I have autism and am almost entirely driven by my own processing needs. When I have sensory issues such as too much air con in the office, I cannot focus on anything else apart from that.
In a social sense, I take things exactly as I see/hear them. “We should do this again sometime” isn’t a polite conversation closer for me, it means I want to organise a repeat of the same occasion, at the same place, preferably on the same day of the week! It’s incredibly frustrating when people don’t see things my way because they are always based on what was actually said rather than body language/tone/implications.
It is also wildly annoying when people read things into my body language/tone etc- I don’t have a clue what they are doing or what I’m supposedly to implying by them so why are you telling me I’m grumpy/cross?! I’m not, I’m just concentrating!
The world is not set up for neurodiverse people and I find this incredibly tiring. I have to be careful in every single thing I say or do or everytime I listen to someone in order to check I’m not missing something and even then I still get it wrong.
My brain just gets “stuck” sometimes with obsessions. This may be something as simple as resolving an issue with a utility company - I cannot rest until it is fixed and become incredibly upset if this is not possible. Or it may be a “larger” special interest, such as photography or music that I could spend HOURS talking about.
I’m CONSTANTLY trying to manage my own behaviour and brain but sometimes it’s like my brain is it’s own entity which decides what it wants and what it does even if I can see that it’s not logical, I don’t get a choice. I am often very tired and cannot speak by the end of the day.
However, there are many positives.
I see things in a way no one else does: I enjoy music, lights, sights in a way that no one else I know does. It gives me a complete unparalleled joy and makes me emotional.

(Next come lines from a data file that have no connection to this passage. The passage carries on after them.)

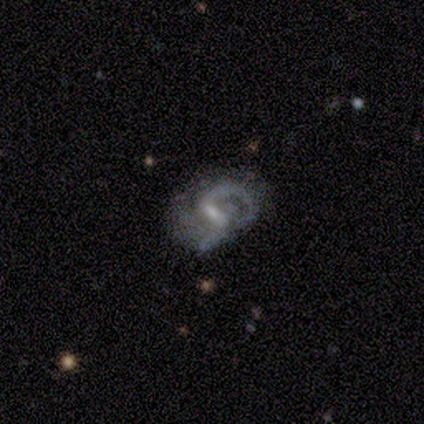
smooth-or-featured: featured or disk: 80% | smooth: 20% | star or artifact: 0%
  disk-edge-on: no: 100% | yes: 0%
    bar: weak: 75% | strong: 25% | no: 0%
    has-spiral-arms: yes: 100% | no: 0%
      spiral-winding: medium: 75% | loose: 25% | tight: 0%
      spiral-arm-count: 2: 100% | 1: 0% | 3: 0% | 4: 0% | more than 4: 0% | can't tell: 0%
    bulge-size: small: 75% | moderate: 25% | dominant: 0% | large: 0% | none: 0%
  merging: none: 80% | minor disturbance: 20% | major disturbance: 0% | merger: 0%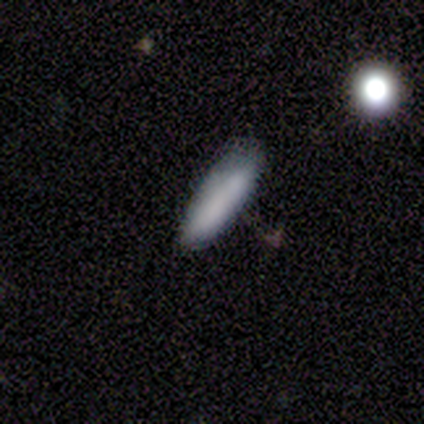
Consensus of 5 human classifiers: Smooth or featured: smooth — 80% (featured or disk — 20%)
How rounded: cigar-shaped — 100%
Merging: none — 80% (major disturbance — 20%)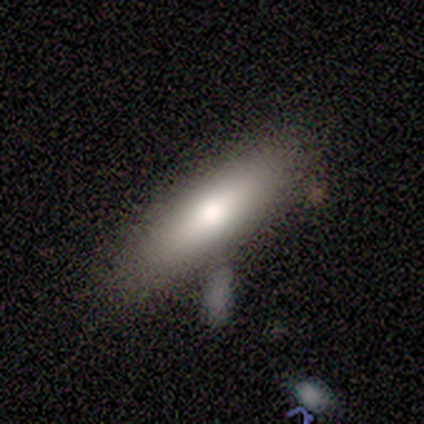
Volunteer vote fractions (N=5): Volunteers were most divided on "edge-on disk" (2-way tie): yes: 50%, no: 50%. More confident: edge-on bulge — rounded (100%); smooth or featured — featured or disk (80%); merging — none (60%).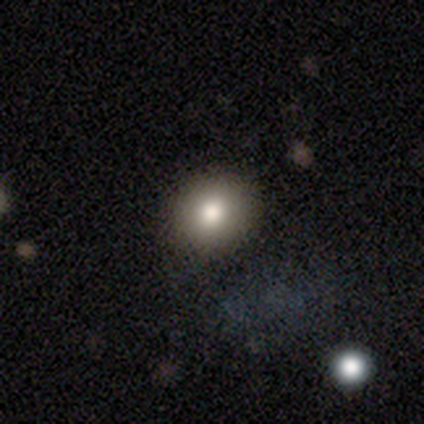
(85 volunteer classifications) This appears to be a smooth galaxy with no disk features (73%) that is round (77%). Merging: none (90%).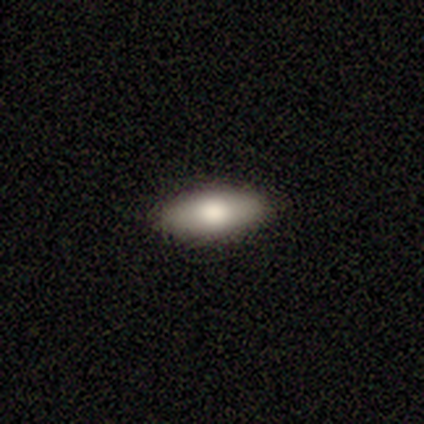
smooth-or-featured: smooth: 70% | featured or disk: 22% | star or artifact: 8%
  how-rounded: in between: 89% | cigar-shaped: 11% | round: 0%
  merging: none: 95% | minor disturbance: 3% | merger: 3% | major disturbance: 0%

My brain is incredibly efficient and logical. This is incredibly useful at work though I have to work at being polite to people who can’t keep up.
I am loyal and committed and strive towards stable long term relationships in a small circle of people that I trust.
The majority of issues caused by my autism are caused by me trying to fit in to a world that doesn’t really accept how I present as an autistic person. When I spend time with other autistic people I become much less tired, drop my guard and feel like I am “got” or that I get others. I never feel like this at any other time, I am always on the periphery of a social group.